Joan laid off the entire staff, keeping the Bistro open herself; for six weeks she couldn't afford to buy any beer or liquor, selling just what was on hand. "In December, I told Ed I couldn't pay the rent." They negotiated a different kind of lease; she sold him some of the equipment they'd put into the place -- "the range hood, sinks, stuff I'd never be able to take out anyway" -- and then leased it back as part of the rent.
"Then three things happened that saved me," Joan says. First, Tony Hall showed up. "He came in while Iron Chef was on the TV over the bar; he made a couple of comments and we talked, but I didn't know who he was. Then he came in the next week, said he was the sous chef at Waves, and we talked about business. I was too terrified to be hopeful.
"Tony has a great reputation. He's a big man, with a big personality and big flavors in his cooking." Tony started as Timothy York's chef on March 1, after revamping the kitchen and creating an ambitious new menu.

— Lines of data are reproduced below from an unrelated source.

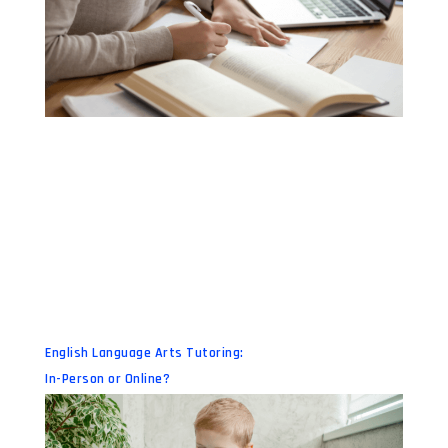
English Language Arts Tutoring:
In-Person or Online?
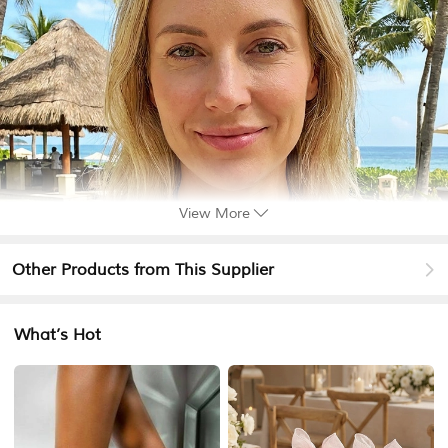
View More
Other Products from This Supplier
What’s Hot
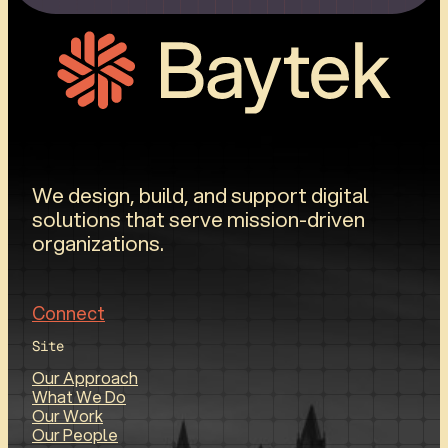
We design, build, and support digital
solutions that serve mission-driven
organizations.
Connect
Site
Our Approach
What We Do
Our Work
Our People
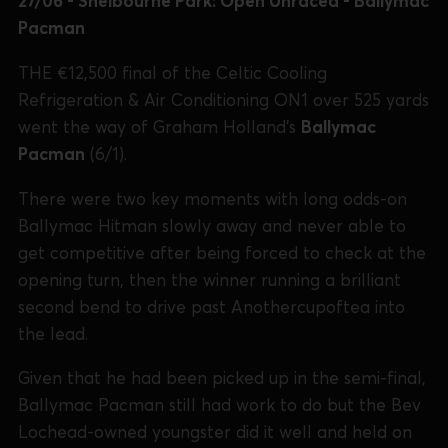
27/06 - Shelbourne Park: Open Unraced - Ballymac
Pacman
THE €12,500 final of the Celtic Cooling
Refrigeration & Air Conditioning ON1 over 525 yards
went the way of Graham Holland's
Ballymac
Pacman
(6/1).
There were two key moments with long odds-on
Ballymac Hitman slowly away and never able to
get competitive after being forced to check at the
opening turn, then the winner running a brilliant
second bend to drive past Anothercupoftea into
the lead.
Given that he had been picked up in the semi-final,
Ballymac Pacman still had work to do but the Bev
Lochead-owned youngster did it well and held on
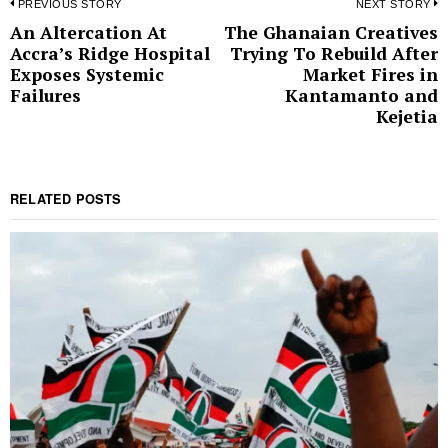
Post
PREVIOUS STORY
NEXT STORY
An Altercation At
The Ghanaian Creatives
Previous
N
navigation
Accra’s Ridge Hospital
Trying To Rebuild After
post:
p
Exposes Systemic
Market Fires in
Failures
Kantamanto and
Kejetia
RELATED POSTS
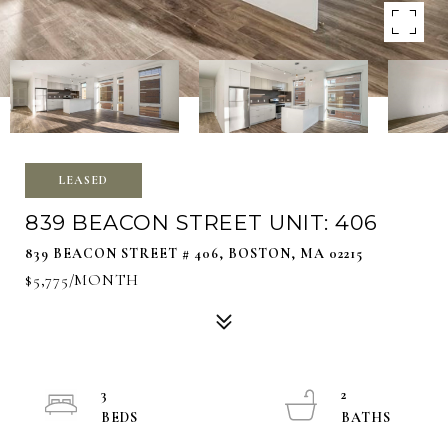
LEASED
839 BEACON STREET UNIT: 406
839 BEACON STREET # 406, BOSTON, MA 02215
$5,775/MONTH
3
2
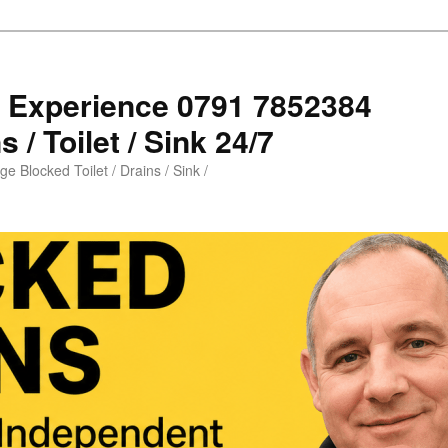
s Experience 0791 7852384
 / Toilet / Sink 24/7
e Blocked Toilet / Drains / Sink /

The second thing that happened was a loan from a former co-worker, enough to pay the bills for a while.
Finally, Joan's friend Tom Kaiser "took me under his wing," and has been "talking up the restaurant downtown, putting flyers on car windshields" and generally corralling customers.
In addition, performers -- Timothy York's used to have a lot of them -- have been rallying. On First Friday, Ronnie Nyles -- Female Vocalist of the year -- and her drummer, Tina Dimmer -- they go by the name ChixMix -- performed. There wasn't a vacant seat in the house. Every other Sunday afternoon there is karaoke. "Things like that have kept me going," says Joan.
"Business is better; I'm cautiously optimistic," she says, although Sixth Street construction will have to be weathered. For now, you can still drive right up to Timothy York's front door (East on Seventh, a left on Villa or Park to Sixth and you're there). The Bistro will delay the opening of its outdoor patio until July 3 -- the day construction is scheduled to be finished for the summer.
Joan looks around the place -- after putting down her broom this afternoon to let in a delivery of beer and liquor -- and smiles at the picture of Lory on the piano. "This place is not the same without her. I had to buckle down and make it my own," she says. "In some ways I feel like a traitor... but in others it feels very good."
Timothy York's Bistro, 600 Sixth Street, is open Tuesday through Saturday. Hours are 4-midnight on Tuesday through Thursday; 4 to 2:30 a.m. on Friday and Saturday. The next karaoke Sunday is April 13, from noon to 6 p..m. A Mother's Day brunch and dinner is also being scheduled.